Aufgabenstellung: Zeige jede Zeile der Datensätze, in der die Zeichenfolge „východnom“ vorkommt, und gib sie unverändert wieder. Dabei ist die Groß- und Kleinschreibung zu beachten.

Seitenbilder und extrahierter Text
******

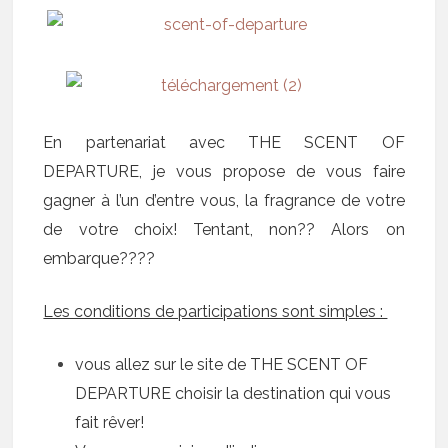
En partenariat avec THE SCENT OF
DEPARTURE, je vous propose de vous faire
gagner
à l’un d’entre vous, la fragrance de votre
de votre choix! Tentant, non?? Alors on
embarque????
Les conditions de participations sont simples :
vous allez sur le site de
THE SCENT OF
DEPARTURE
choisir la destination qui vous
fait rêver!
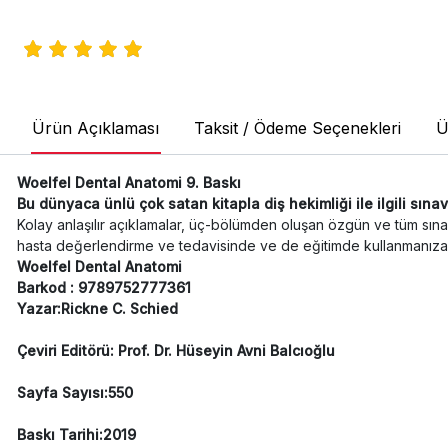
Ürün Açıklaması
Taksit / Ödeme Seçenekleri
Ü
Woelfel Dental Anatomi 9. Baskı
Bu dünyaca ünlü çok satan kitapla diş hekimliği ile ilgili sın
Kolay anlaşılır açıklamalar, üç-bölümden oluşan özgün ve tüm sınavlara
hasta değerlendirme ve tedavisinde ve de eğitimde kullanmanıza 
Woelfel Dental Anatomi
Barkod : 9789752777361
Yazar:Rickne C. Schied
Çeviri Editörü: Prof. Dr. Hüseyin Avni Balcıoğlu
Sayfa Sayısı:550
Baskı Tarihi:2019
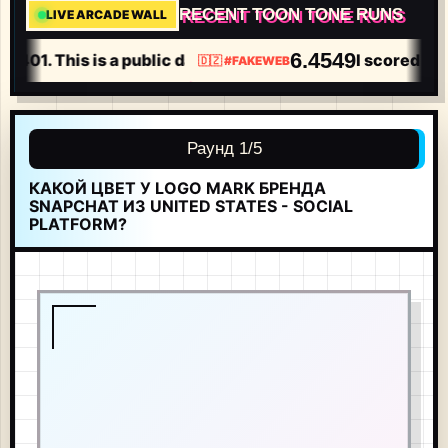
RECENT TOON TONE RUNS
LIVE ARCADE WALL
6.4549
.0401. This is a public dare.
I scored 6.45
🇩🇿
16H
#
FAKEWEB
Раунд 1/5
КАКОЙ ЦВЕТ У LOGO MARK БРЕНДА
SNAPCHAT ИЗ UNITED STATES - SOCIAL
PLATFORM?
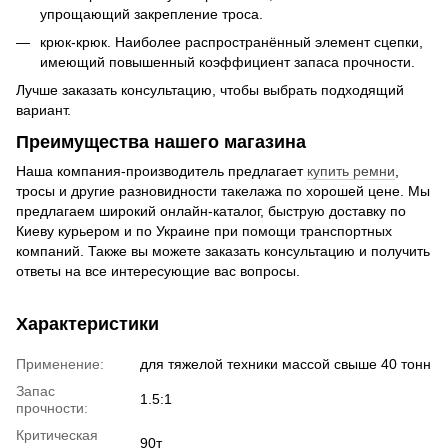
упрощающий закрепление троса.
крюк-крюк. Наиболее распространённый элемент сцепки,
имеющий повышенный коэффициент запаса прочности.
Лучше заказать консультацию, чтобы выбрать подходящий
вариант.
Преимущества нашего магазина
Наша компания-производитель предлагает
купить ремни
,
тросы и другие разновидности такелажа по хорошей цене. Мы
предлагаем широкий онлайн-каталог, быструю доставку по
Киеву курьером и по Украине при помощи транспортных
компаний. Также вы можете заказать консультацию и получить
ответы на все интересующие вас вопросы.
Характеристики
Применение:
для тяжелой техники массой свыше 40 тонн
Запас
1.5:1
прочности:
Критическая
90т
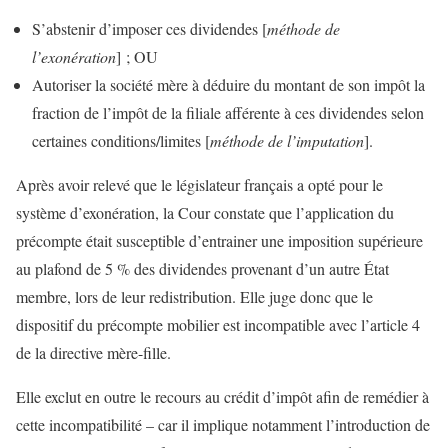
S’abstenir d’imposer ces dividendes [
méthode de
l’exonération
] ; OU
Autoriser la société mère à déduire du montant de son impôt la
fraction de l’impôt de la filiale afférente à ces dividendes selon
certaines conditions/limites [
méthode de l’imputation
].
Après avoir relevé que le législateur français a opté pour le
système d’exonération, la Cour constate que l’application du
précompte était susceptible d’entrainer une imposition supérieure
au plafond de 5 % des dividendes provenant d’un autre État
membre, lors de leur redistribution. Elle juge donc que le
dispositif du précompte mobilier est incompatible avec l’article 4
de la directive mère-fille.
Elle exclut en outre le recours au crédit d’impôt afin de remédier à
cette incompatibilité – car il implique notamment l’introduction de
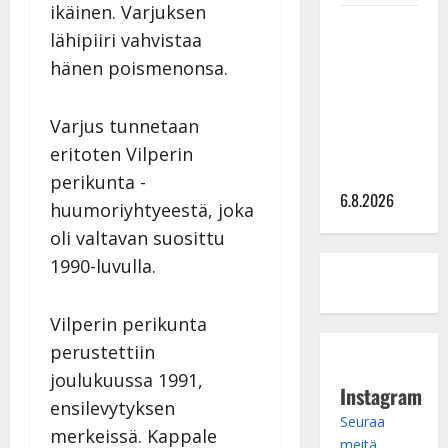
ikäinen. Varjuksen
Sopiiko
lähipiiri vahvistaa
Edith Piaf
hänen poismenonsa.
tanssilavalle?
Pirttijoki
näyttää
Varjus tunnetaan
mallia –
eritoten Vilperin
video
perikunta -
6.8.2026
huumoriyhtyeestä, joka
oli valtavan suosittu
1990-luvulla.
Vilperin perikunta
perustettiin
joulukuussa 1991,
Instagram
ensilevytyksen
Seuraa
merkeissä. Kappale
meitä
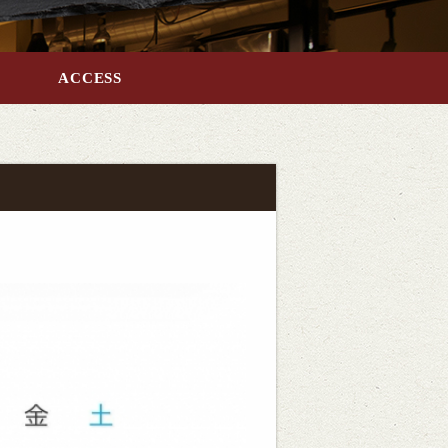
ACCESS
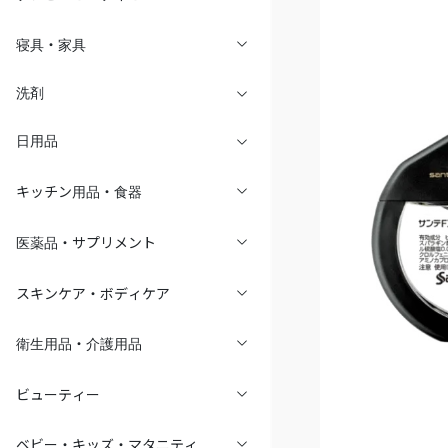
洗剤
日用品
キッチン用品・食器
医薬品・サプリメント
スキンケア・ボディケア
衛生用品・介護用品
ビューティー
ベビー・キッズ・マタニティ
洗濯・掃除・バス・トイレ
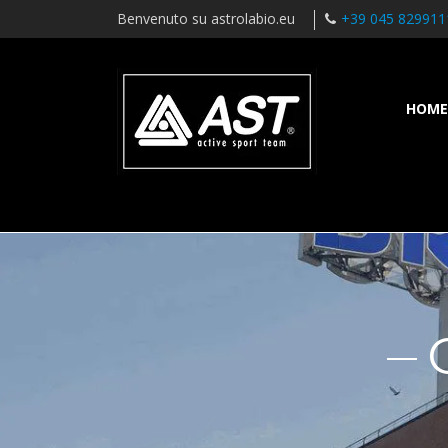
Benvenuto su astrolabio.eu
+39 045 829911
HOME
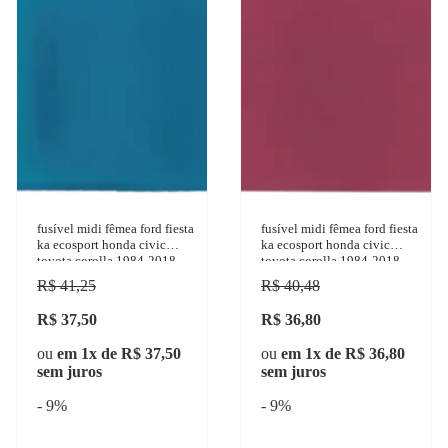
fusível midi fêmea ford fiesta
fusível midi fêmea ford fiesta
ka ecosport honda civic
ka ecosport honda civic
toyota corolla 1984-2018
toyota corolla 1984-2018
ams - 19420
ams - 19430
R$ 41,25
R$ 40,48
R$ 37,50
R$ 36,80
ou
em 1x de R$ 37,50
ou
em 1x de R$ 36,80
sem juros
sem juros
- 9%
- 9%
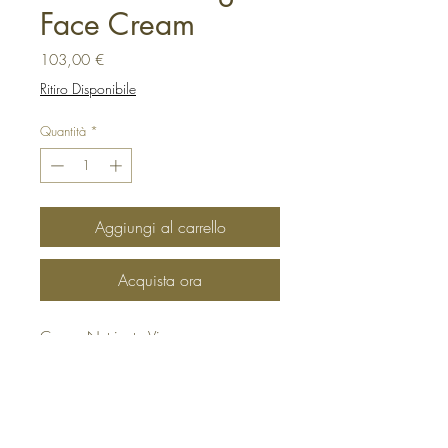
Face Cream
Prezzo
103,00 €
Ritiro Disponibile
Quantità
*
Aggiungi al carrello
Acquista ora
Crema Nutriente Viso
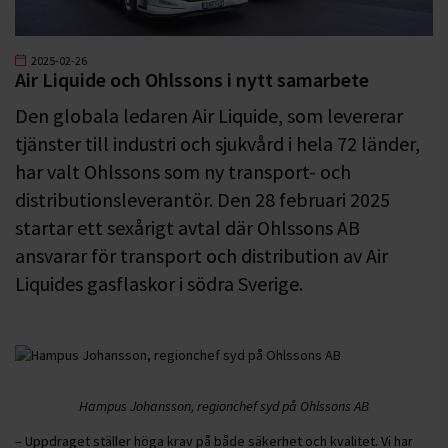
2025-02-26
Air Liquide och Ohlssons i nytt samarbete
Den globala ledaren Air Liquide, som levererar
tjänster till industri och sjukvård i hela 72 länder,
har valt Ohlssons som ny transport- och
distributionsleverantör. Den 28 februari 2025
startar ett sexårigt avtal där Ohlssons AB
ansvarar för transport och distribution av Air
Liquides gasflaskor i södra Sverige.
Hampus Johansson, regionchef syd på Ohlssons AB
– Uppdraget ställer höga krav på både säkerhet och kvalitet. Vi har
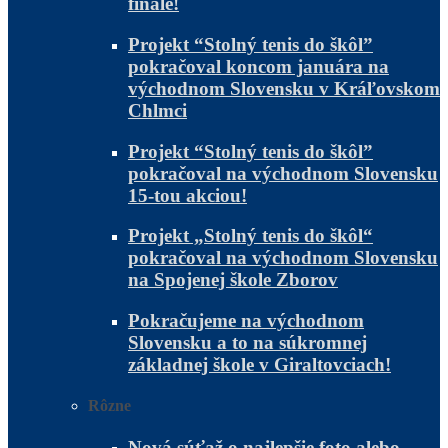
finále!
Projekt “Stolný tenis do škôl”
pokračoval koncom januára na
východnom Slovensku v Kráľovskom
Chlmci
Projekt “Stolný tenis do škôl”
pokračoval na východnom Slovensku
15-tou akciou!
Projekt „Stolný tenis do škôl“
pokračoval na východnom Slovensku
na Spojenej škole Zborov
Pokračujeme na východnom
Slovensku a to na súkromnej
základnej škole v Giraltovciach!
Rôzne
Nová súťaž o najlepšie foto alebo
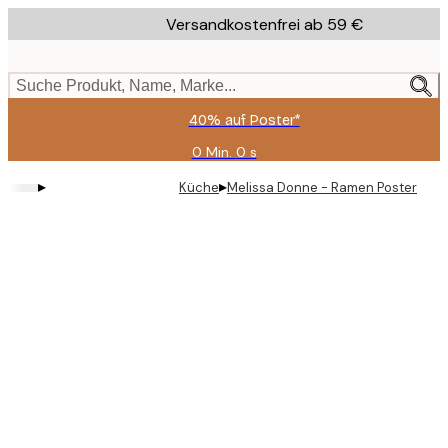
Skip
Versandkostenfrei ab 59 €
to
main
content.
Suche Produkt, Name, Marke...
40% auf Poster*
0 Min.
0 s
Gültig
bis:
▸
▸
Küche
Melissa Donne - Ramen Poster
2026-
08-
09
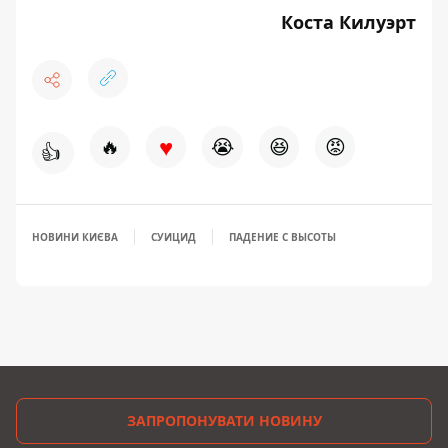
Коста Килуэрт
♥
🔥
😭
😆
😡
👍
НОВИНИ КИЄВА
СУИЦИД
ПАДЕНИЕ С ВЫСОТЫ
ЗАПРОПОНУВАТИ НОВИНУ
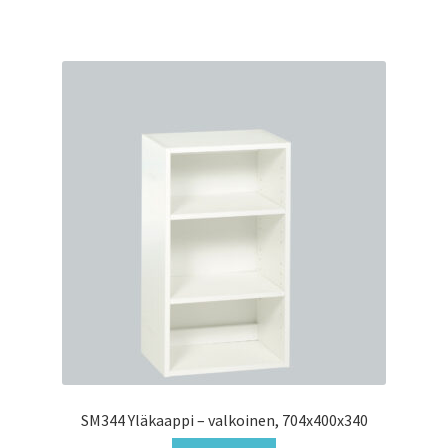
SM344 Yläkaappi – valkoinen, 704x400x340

******

Ergebnis der Aufgabe:
východnom Slovensku v Kráľovskom
pokračoval na východnom Slovensku
pokračoval na východnom Slovensku
Pokračujeme na východnom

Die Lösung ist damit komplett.